The report comes on the heels of the Maryland Department of Environment determining that there are traces of toxic PFAS in drinking water. According to the EPA, there is no safe level of these so-called “forever chemicals” in drinking water and exposure to PFAS, even in small amounts over time, has been linked to serious health effects including cancer, thyroid disruption and reduced vaccine response.
Companies were exempt from reporting many PFAS chemicals until 2020. In early 2022, three national advocacy organizations sued to force the EPA to investigate possible non-compliance with PFAS reporting requirements based on unexpectedly low numbers of facilities reporting PFAS use, unexpectedly low reported numbers of total PFAS chemicals used, and unexpectedly low reported amounts of PFAS released to the environment.
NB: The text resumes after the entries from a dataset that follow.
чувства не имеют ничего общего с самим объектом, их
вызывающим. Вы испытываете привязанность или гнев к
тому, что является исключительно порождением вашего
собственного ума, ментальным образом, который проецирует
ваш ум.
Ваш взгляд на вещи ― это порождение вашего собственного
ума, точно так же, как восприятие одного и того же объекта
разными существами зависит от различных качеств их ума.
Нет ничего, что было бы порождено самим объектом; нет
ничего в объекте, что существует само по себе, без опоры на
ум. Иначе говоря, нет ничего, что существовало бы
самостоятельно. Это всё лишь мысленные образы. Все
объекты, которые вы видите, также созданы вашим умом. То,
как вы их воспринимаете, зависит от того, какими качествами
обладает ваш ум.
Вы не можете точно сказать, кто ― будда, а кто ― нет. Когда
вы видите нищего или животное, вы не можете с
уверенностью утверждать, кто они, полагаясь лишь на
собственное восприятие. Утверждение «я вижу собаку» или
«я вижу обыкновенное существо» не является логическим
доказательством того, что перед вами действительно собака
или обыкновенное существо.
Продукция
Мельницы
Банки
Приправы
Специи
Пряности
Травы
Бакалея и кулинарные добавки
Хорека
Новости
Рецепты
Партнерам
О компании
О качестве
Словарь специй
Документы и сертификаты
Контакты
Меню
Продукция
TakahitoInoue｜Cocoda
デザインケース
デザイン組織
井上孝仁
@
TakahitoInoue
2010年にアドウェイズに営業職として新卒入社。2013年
“Marylanders have a right to know about releases of toxic chemicals, like PFAS, in our waterways,” said Upper Potomac Riverkeeper Brent Walls. “When these chemicals pollute our waters, they pollute oysters, fish and crabs, and ultimately, our bodies.”
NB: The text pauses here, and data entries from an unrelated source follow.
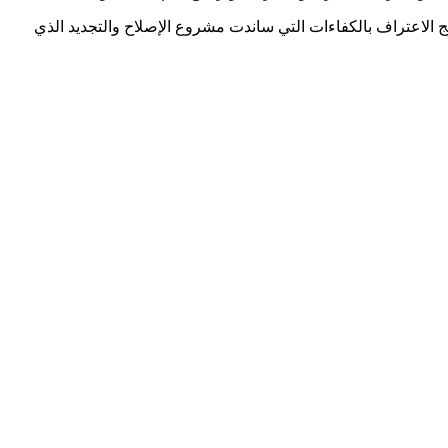
هج الاعتراف بالكفاءات التي ساندت مشروع الإصلاح والتجديد الذي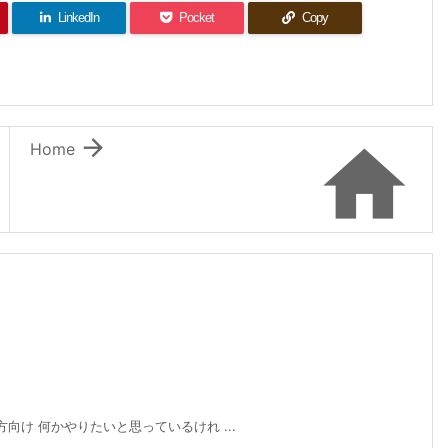
LinkedIn
Pocket
Copy


Home
の方向け 何かやりたいと思っているけれ ...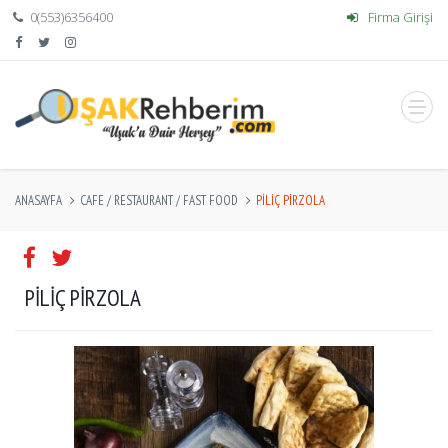
0(553)6356400
Firma Girişi
ANASAYFA
CAFE / RESTAURANT / FAST FOOD
PİLİÇ PİRZOLA
PİLİÇ PİRZOLA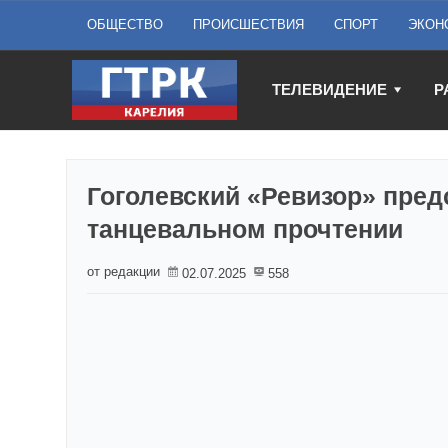
ОБЩЕСТВО
ПРОИСШЕСТВИЯ
СПОРТ
ЭКОН
ТЕЛЕВИДЕНИЕ
Р
Гоголевский «Ревизор» пред
танцевальном прочтении
от редакции
02.07.2025
558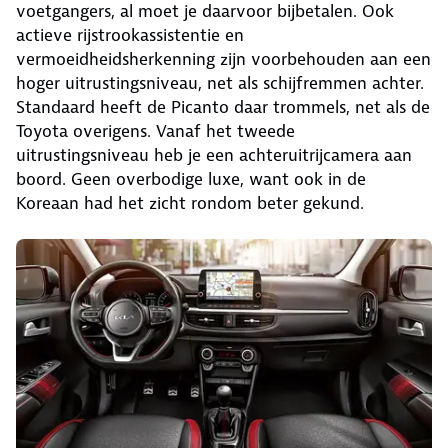
voetgangers, al moet je daarvoor bijbetalen. Ook
actieve rijstrookassistentie en
vermoeidheidsherkenning zijn voorbehouden aan een
hoger uitrustingsniveau, net als schijfremmen achter.
Standaard heeft de Picanto daar trommels, net als de
Toyota overigens. Vanaf het tweede
uitrustingsniveau heb je een achteruitrijcamera aan
boord. Geen overbodige luxe, want ook in de
Koreaan had het zicht rondom beter gekund.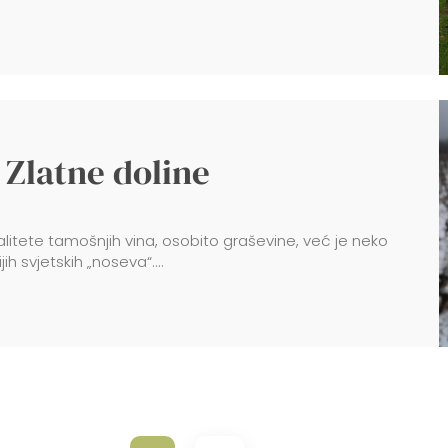
z Zlatne doline
valitete tamošnjih vina, osobito graševine, već je neko
h svjetskih „noseva“....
The report recommends several steps to stem this tide of toxic pollution into protected waterways – including requiring industry to switch from toxic chemicals to safer alternatives.
But with the Clean Water Act about to turn 50, the report notes that “the job of cleaning up America’s waterways remains half full.” And environmental advocates worry that the Supreme Court could drastically limit the number of waterways protected by the Clean Water Act.
The court is scheduled to hear arguments next Monday in Sackett v. EPA, the case of an Idaho couple who have been prohibited from building a home on land they own near a lake because their lot contained wetlands that qualify as “navigable waters” regulated by the Clean Water Act.
“Polluters shouldn’t be able to use Maryland’s waters as a dumping ground,” said Scarr. “As the Clean Water Act turns 50, we should be setting stronger protections for our rivers and streams and responding aggressively to new risks such as the toxic PFAS increasingly contaminating our state’s waterways.